The latest financial guru to call the housing bubble is Robert Shiller, famous for actually calling the internet bubble in real time. But his latest book, The Subprime Solution, seems to imply that he called the housing bubble. I haven't read the book, but blurbatious Lawrence Summers says "Robert Shiller is two for two in predicting and identifying bubbles that will burst". The WSJ book review notes "He was among the first well-known economists to predict that the U.S. housing boom would end with crashing prices." These comments are lacking concrete references.

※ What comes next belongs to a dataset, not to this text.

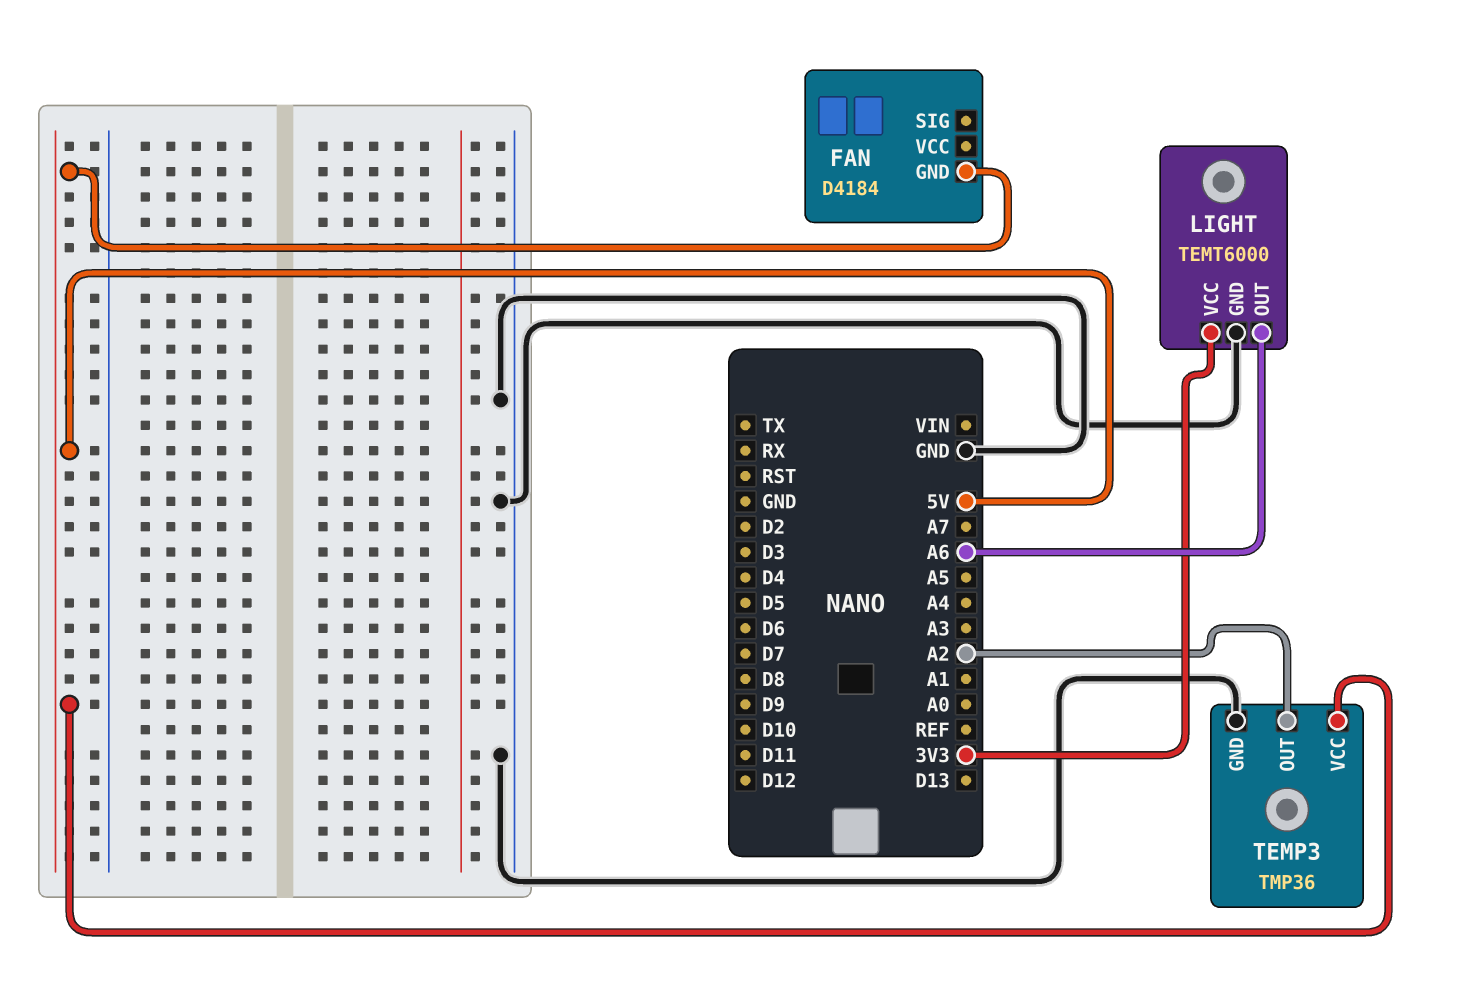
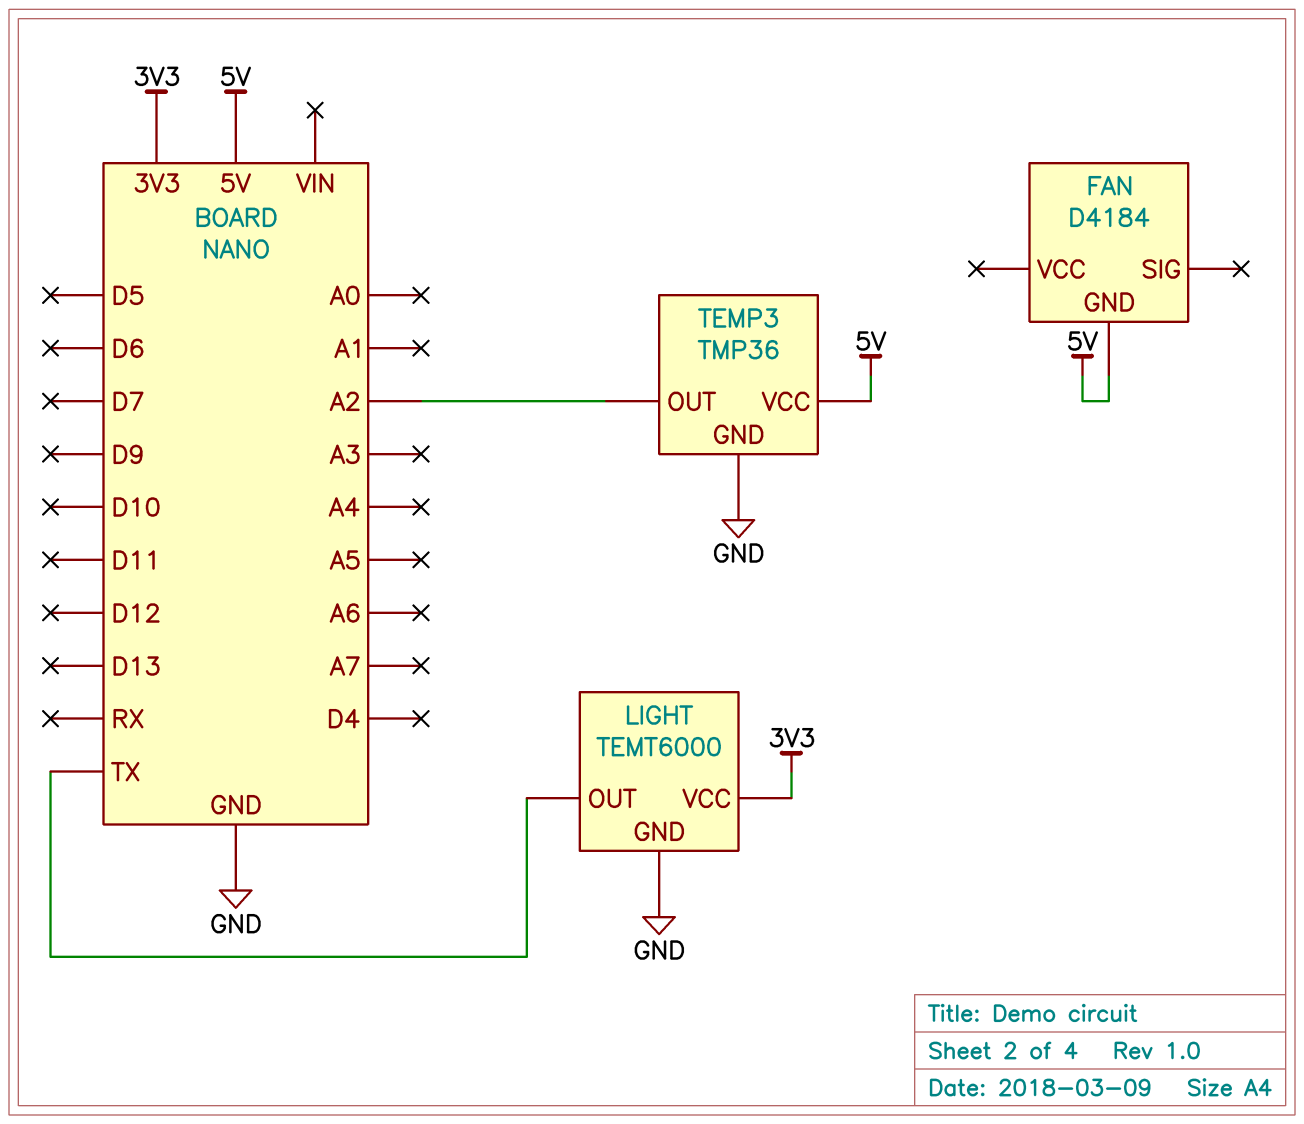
LIGHT pin OUT: A6 -> TX

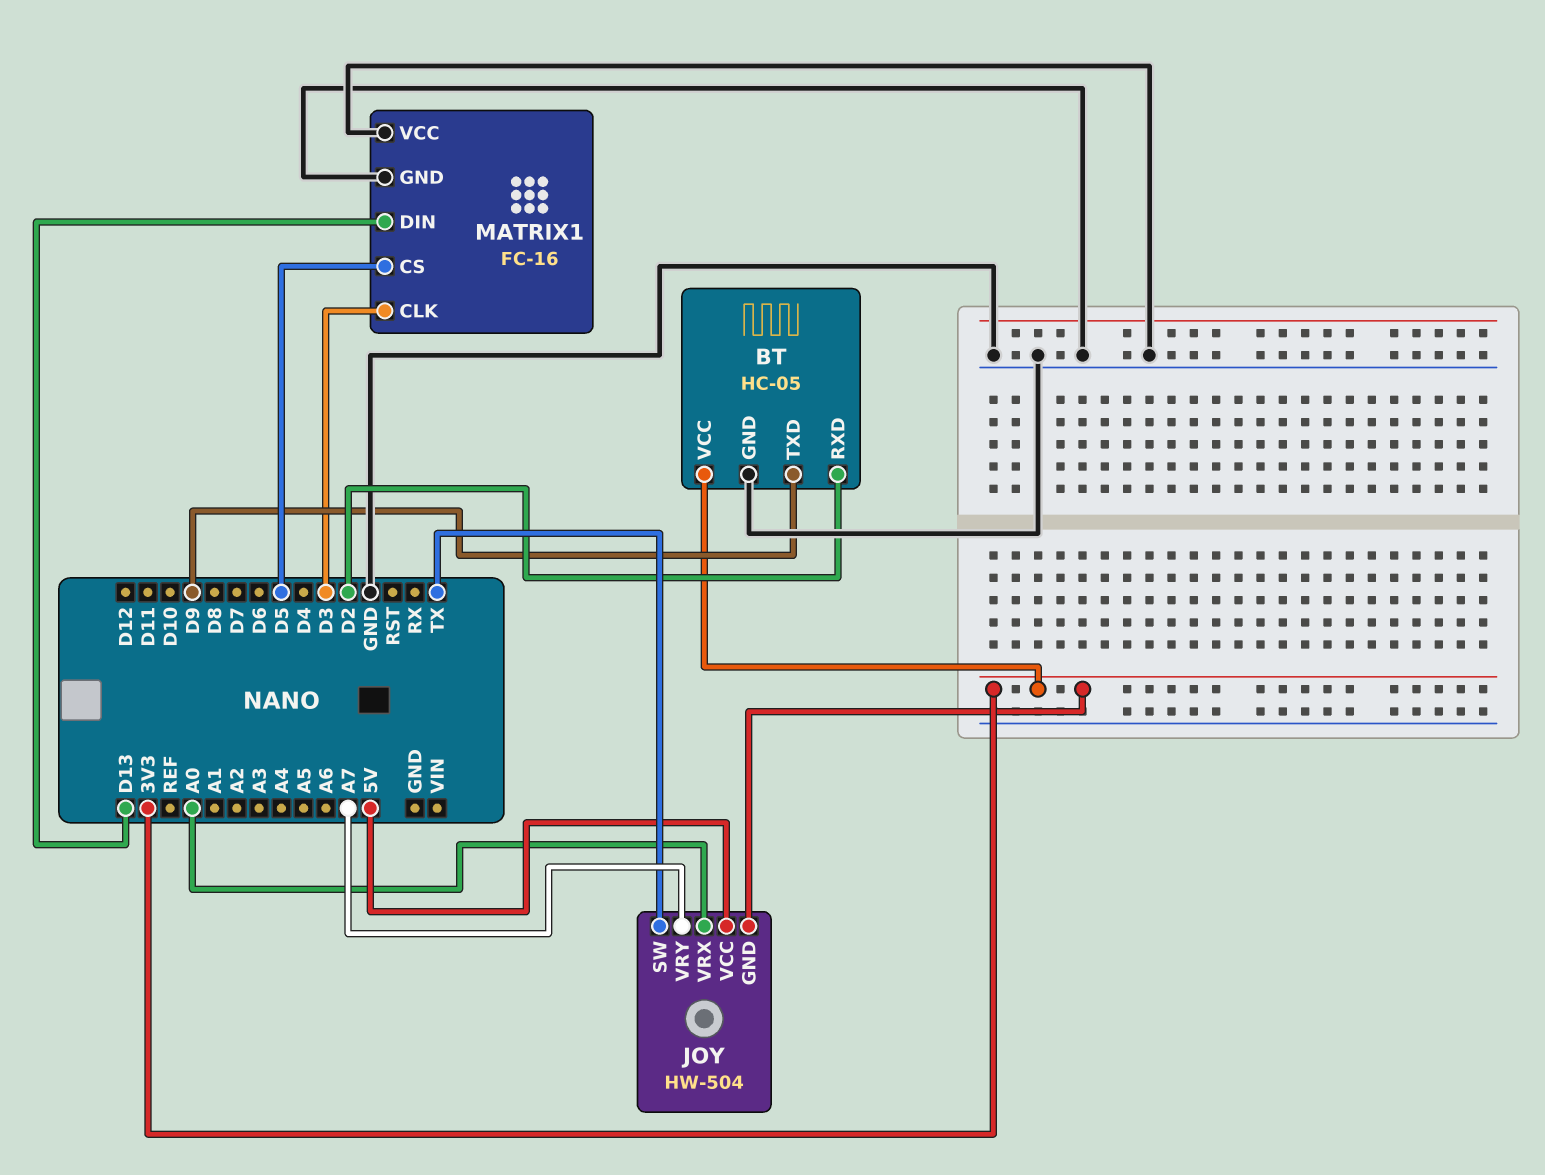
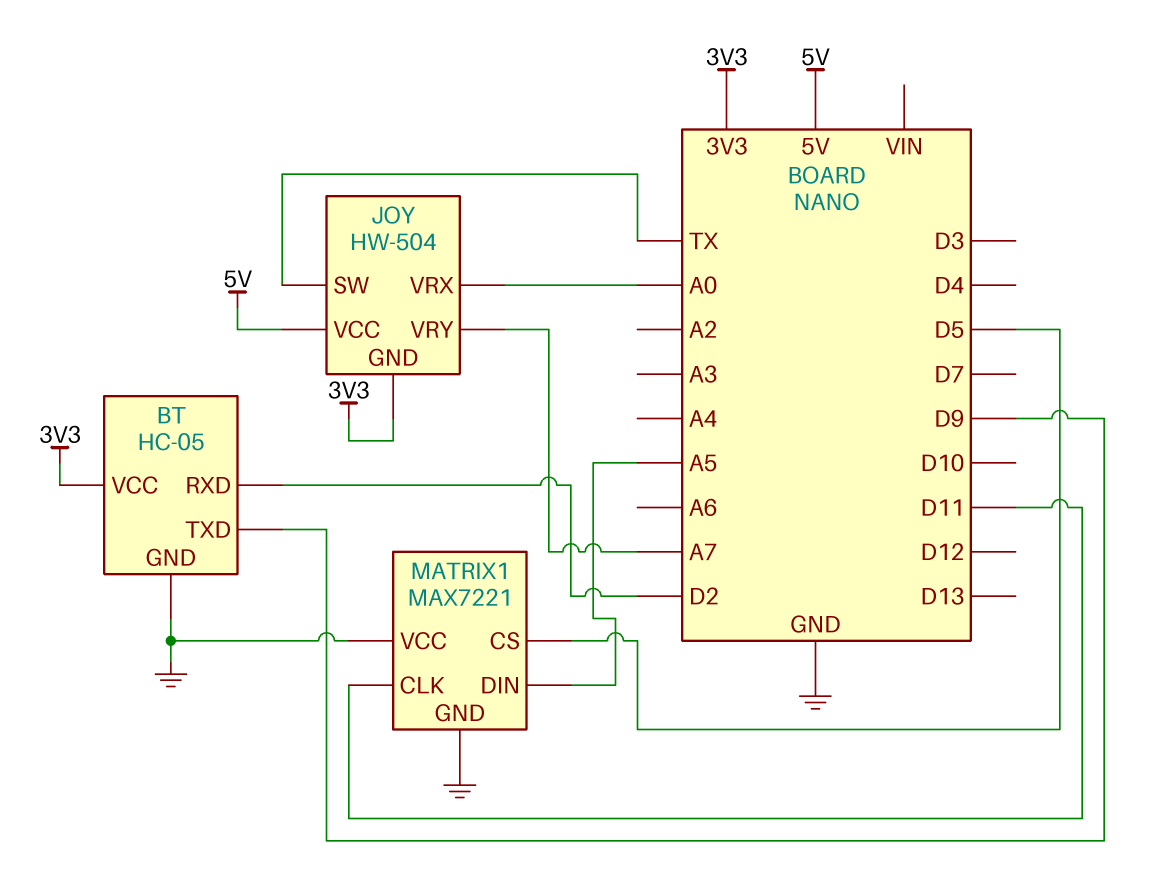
MATRIX1: FC-16 -> MAX7221
MATRIX1 pin CLK: D3 -> D11
MATRIX1 pin DIN: D13 -> A5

So I'm looking at Irrational Exuberance, 2nd edition, written in 2005. There's a neat graph of housing prices from 1890 to 2005, and there is a sharp increase in the years 1997-2005. But then there's lots of 'buts', 'ifs', and 'yets': prices went up a lot after WW2 and didn't collapse, the rise is much less than the internet bubble, etc. The most definitive statement he makes is that 'housing is looking like a bad long-term investment relative to the stock market'...but then immediately qualifies this by noting the tax benefits of owning a home, and the implicit dividends of living in a home.
He was intrigued about the home price increase, but that's about it. He gave the typical economist 'on the one hand...on the other hand...' prediction. He was not 'short housing', just wary about its long run investment potential, which one could say about everything.